» **Exercise directions**:
Copy every line of the listing below word for word, leaving the pictures out of your answer.

Records for this task section start

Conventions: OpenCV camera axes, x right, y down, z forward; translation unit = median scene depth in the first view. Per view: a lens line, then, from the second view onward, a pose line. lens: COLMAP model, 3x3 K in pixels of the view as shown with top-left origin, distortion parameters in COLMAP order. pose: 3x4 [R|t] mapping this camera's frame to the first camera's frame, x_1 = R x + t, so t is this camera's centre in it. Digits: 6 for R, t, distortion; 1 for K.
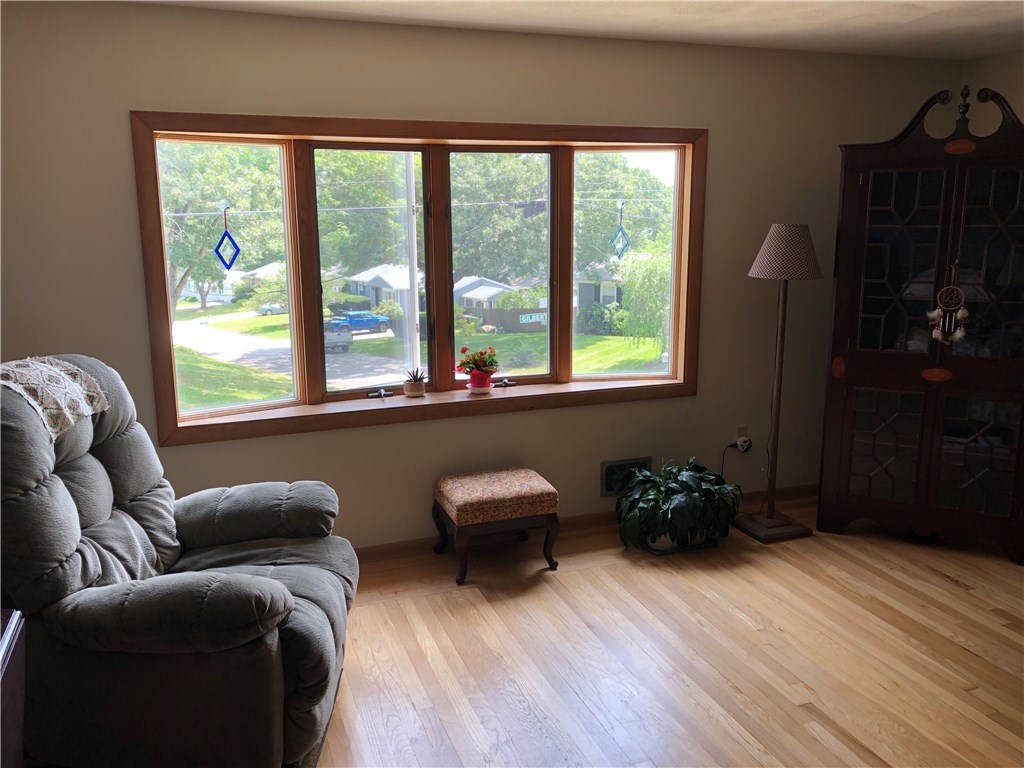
lens RADIAL K [[813.2, 0, 512.0], [0, 813.2, 384.0], [0, 0, 1]] dist [-0.002339, -0.004978]
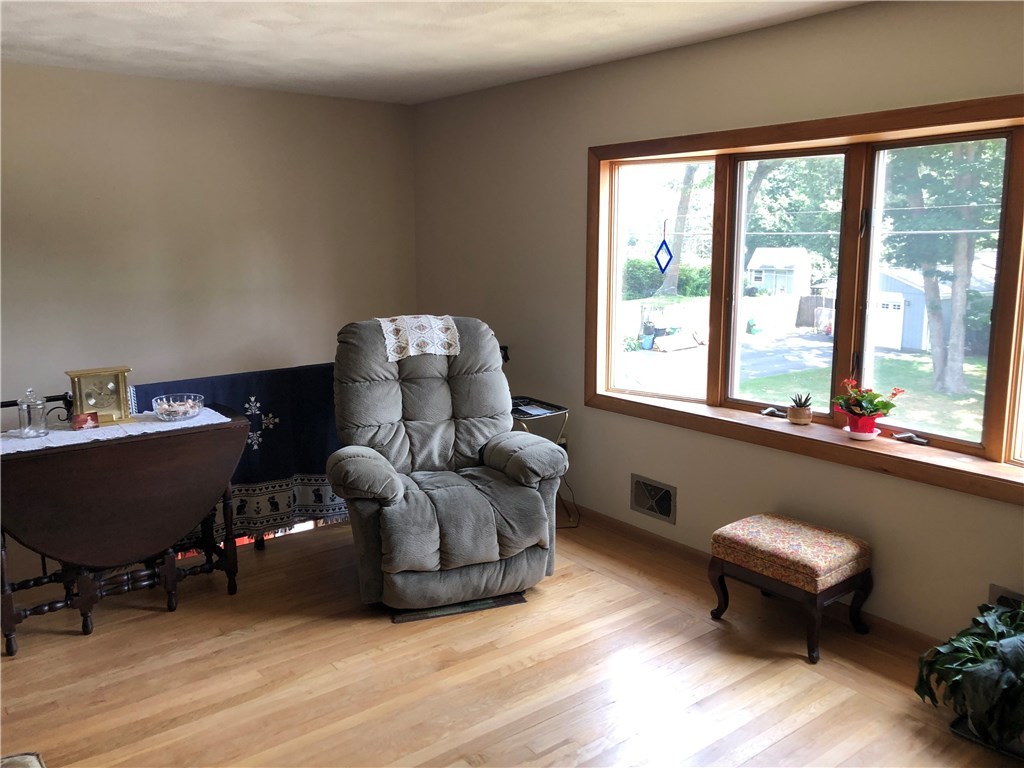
lens RADIAL K [[844.3, 0, 512.0], [0, 844.3, 384.0], [0, 0, 1]] dist [0.024051, -0.003161]
pose [[0.289831, 0.176413, -0.940679, 0.746366], [-0.189713, 0.973952, 0.124201, -0.094725], [0.938087, 0.142462, 0.315749, 0.438519]]
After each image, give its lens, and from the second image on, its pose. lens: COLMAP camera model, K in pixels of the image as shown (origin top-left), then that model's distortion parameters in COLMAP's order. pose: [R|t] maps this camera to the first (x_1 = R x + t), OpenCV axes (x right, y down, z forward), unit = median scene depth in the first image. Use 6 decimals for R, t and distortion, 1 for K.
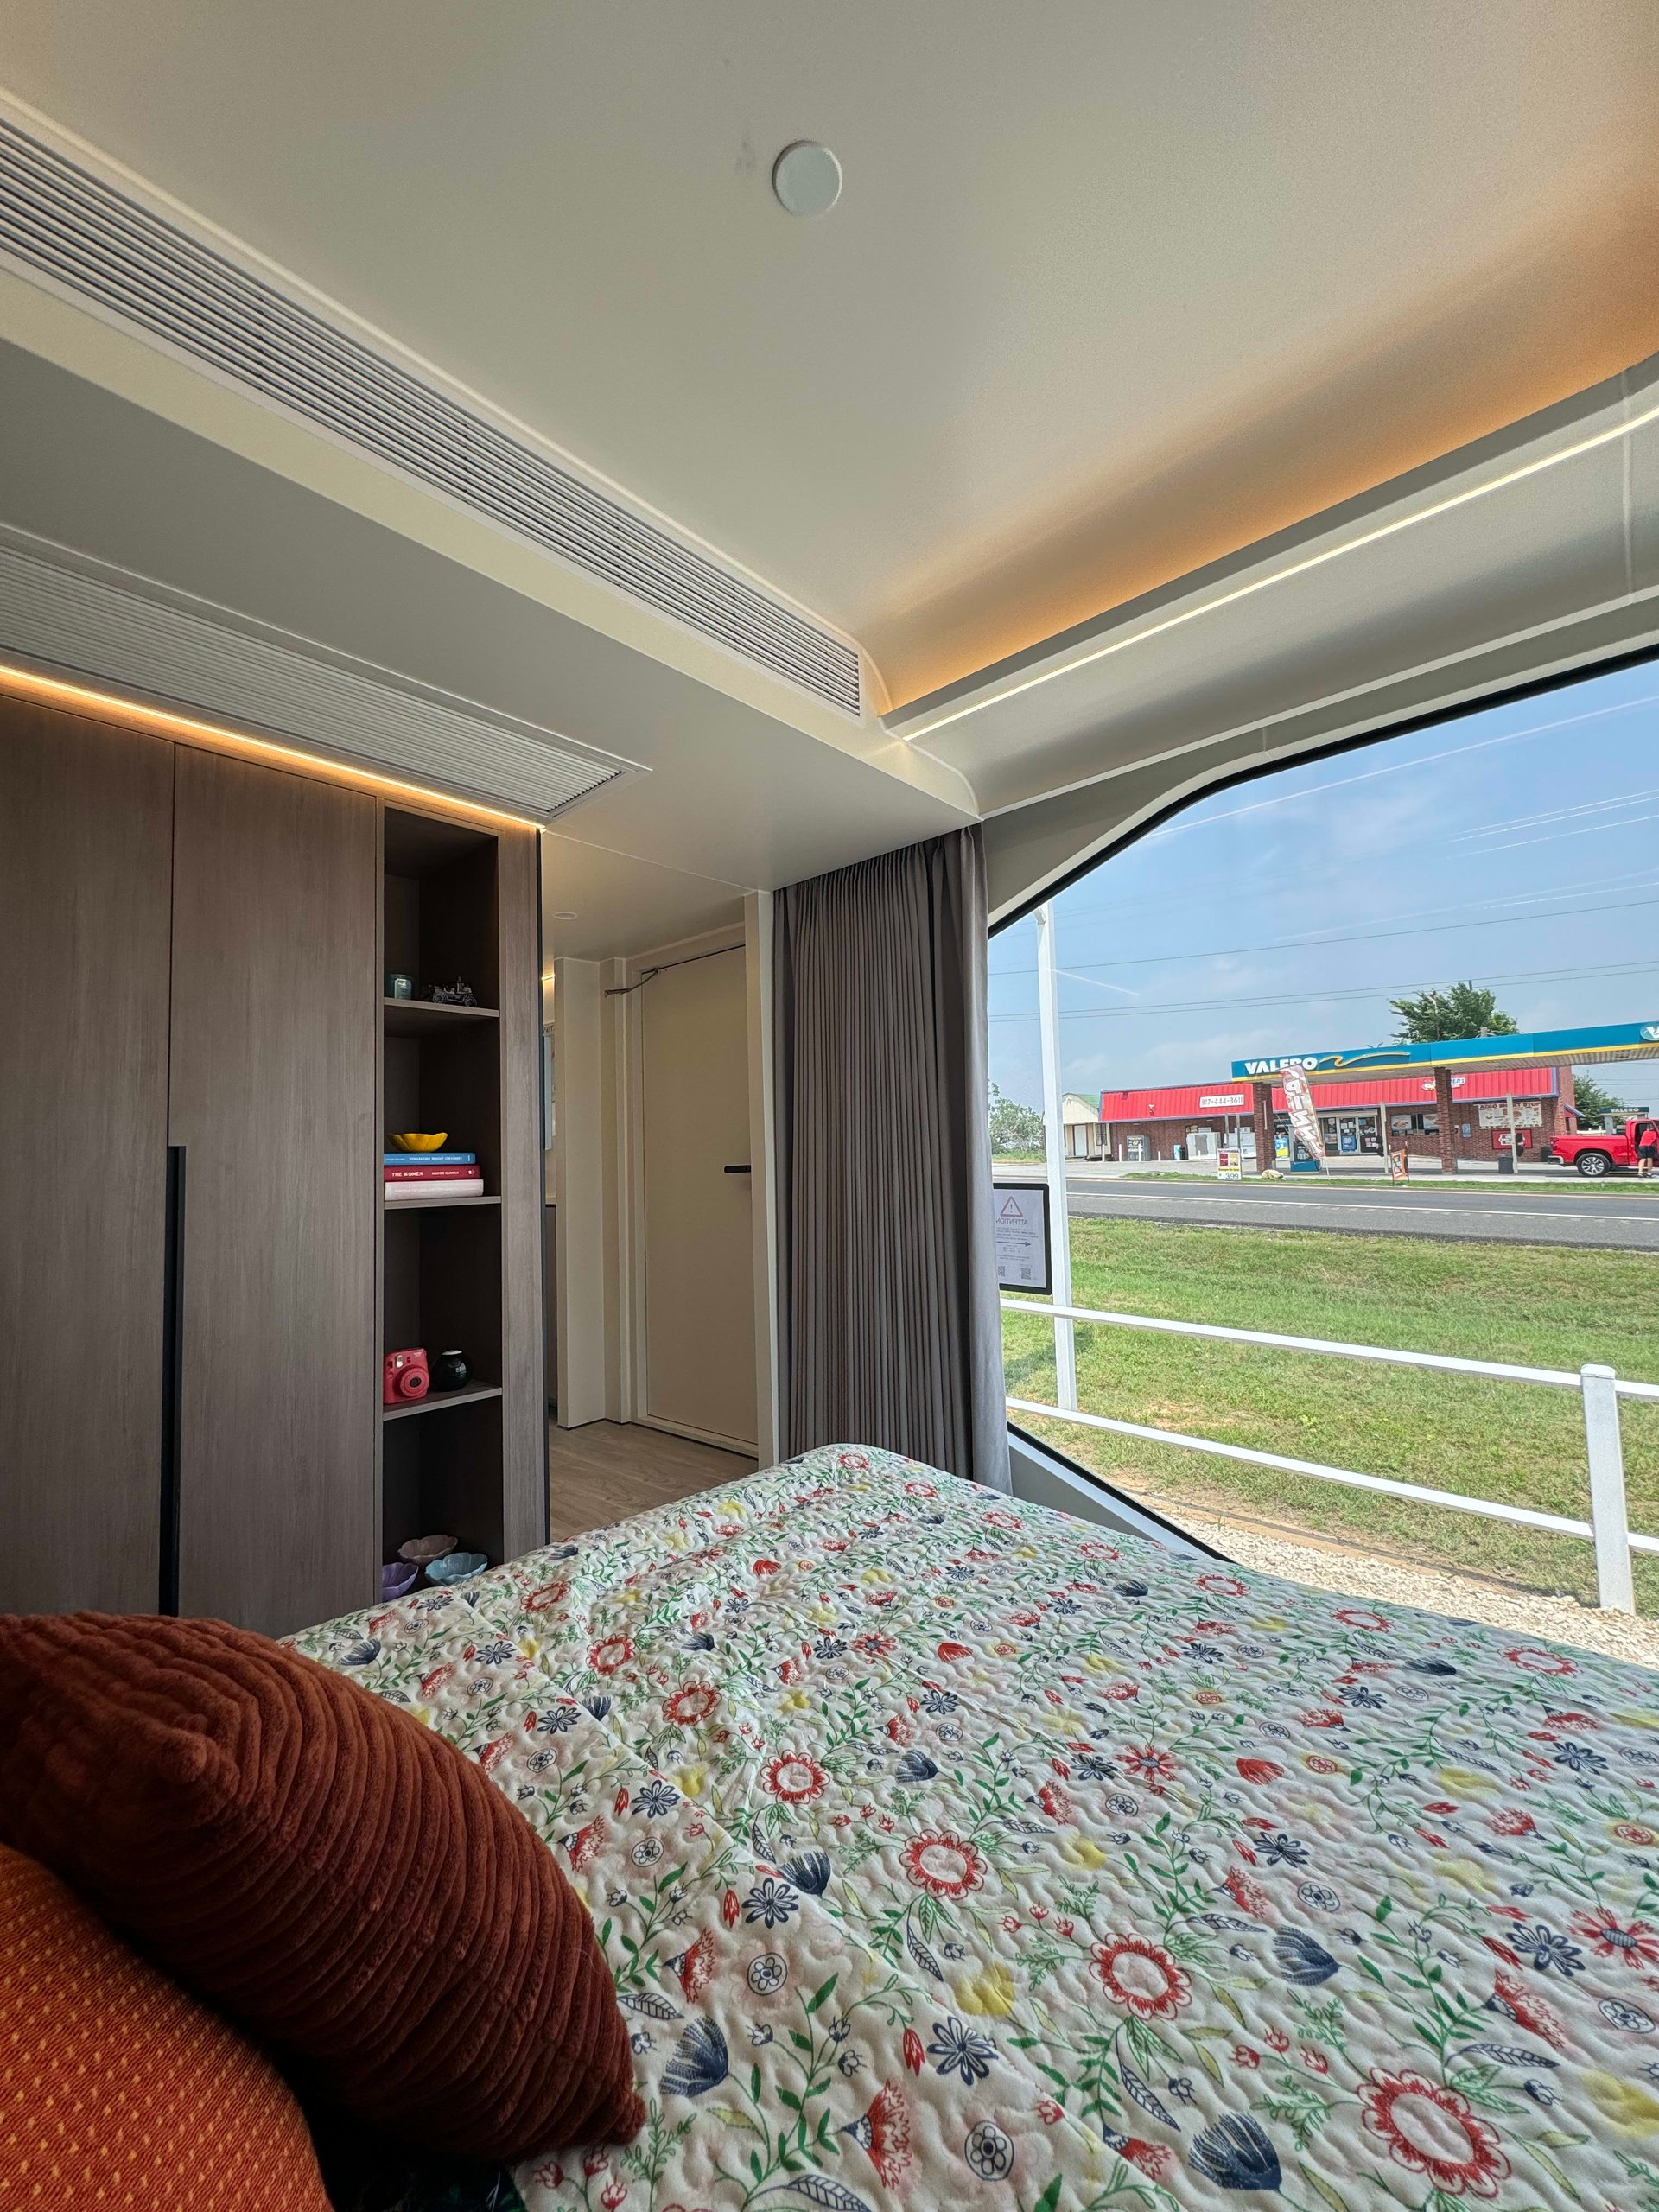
lens RADIAL K [[882.6, 0, 829.5], [0, 882.6, 1106.0], [0, 0, 1]] dist [-0.003917, 0.000733]
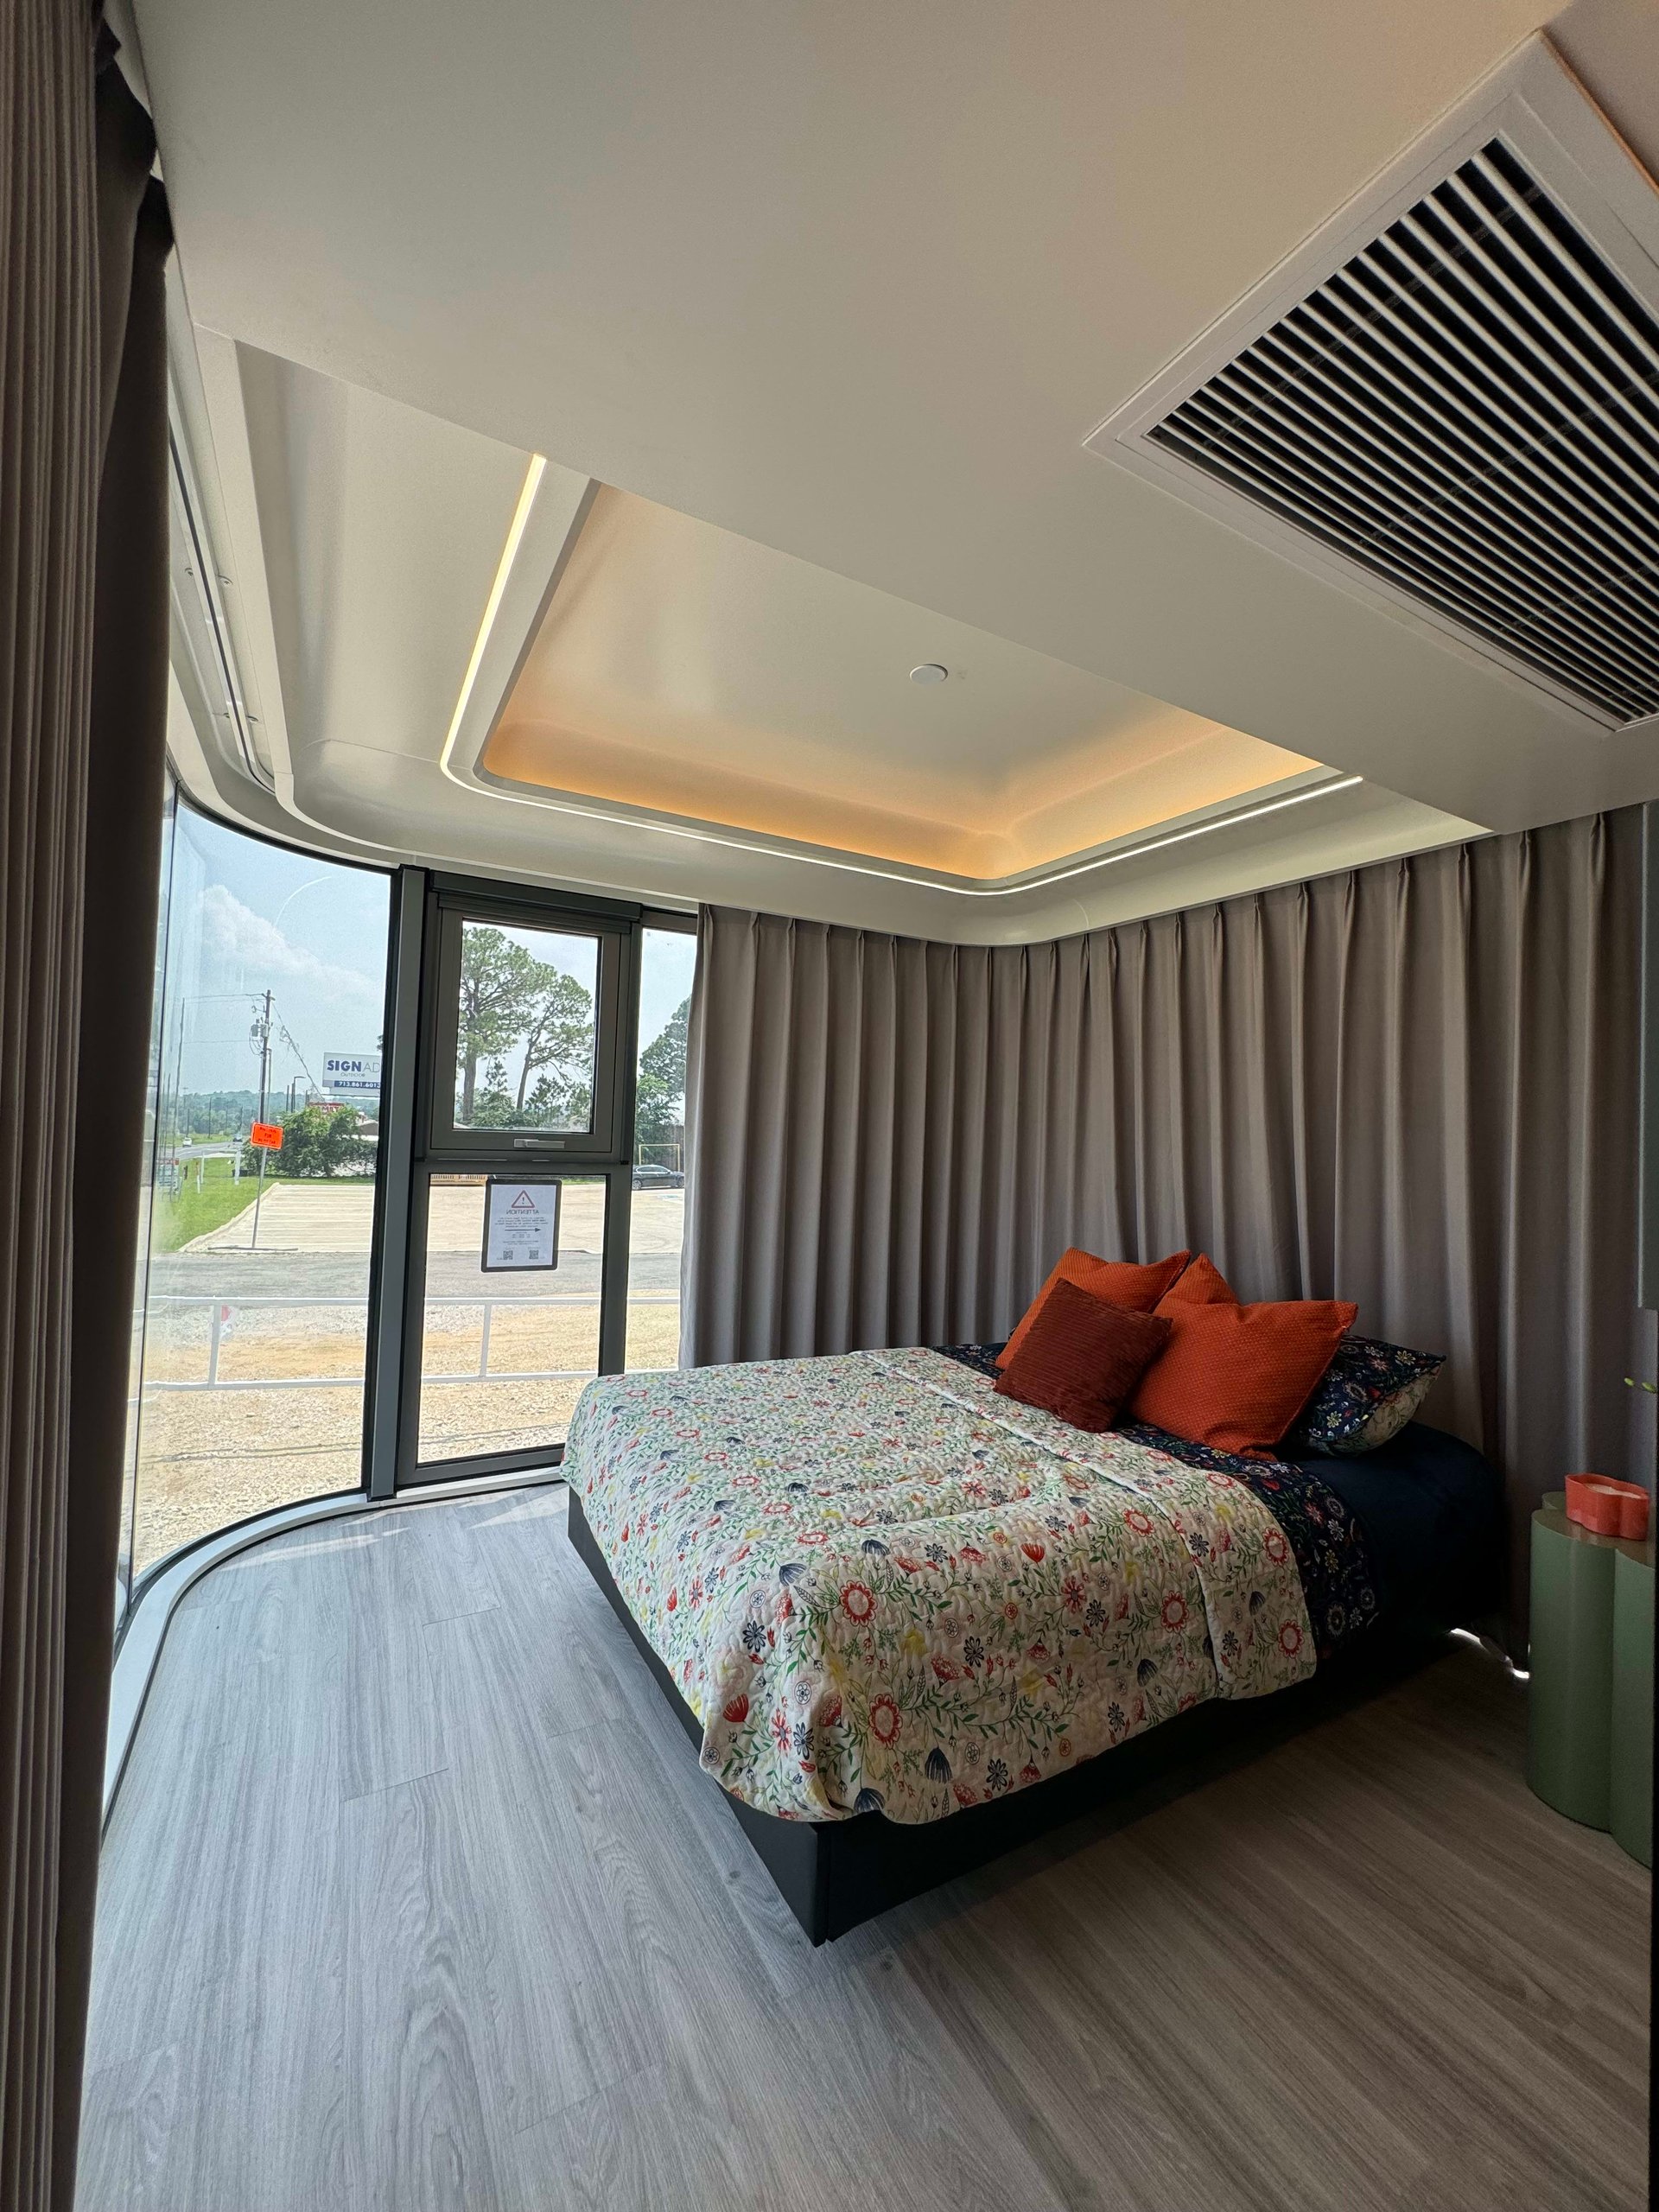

Records for this task section end

» **Response**:
Conventions: OpenCV camera axes, x right, y down, z forward; translation unit = median scene depth in the first view. Per view: a lens line, then, from the second view onward, a pose line. lens: COLMAP model, 3x3 K in pixels of the view as shown with top-left origin, distortion parameters in COLMAP order. pose: 3x4 [R|t] mapping this camera's frame to the first camera's frame, x_1 = R x + t, so t is this camera's centre in it. Digits: 6 for R, t, distortion; 1 for K.
lens RADIAL K [[813.2, 0, 512.0], [0, 813.2, 384.0], [0, 0, 1]] dist [-0.002339, -0.004978]
lens RADIAL K [[844.3, 0, 512.0], [0, 844.3, 384.0], [0, 0, 1]] dist [0.024051, -0.003161]
pose [[0.289831, 0.176413, -0.940679, 0.746366], [-0.189713, 0.973952, 0.124201, -0.094725], [0.938087, 0.142462, 0.315749, 0.438519]]
After each image, give its lens, and from the second image on, its pose. lens: COLMAP camera model, K in pixels of the image as shown (origin top-left), then that model's distortion parameters in COLMAP's order. pose: [R|t] maps this camera to the first (x_1 = R x + t), OpenCV axes (x right, y down, z forward), unit = median scene depth in the first image. Use 6 decimals for R, t and distortion, 1 for K.
lens RADIAL K [[882.6, 0, 829.5], [0, 882.6, 1106.0], [0, 0, 1]] dist [-0.003917, 0.000733]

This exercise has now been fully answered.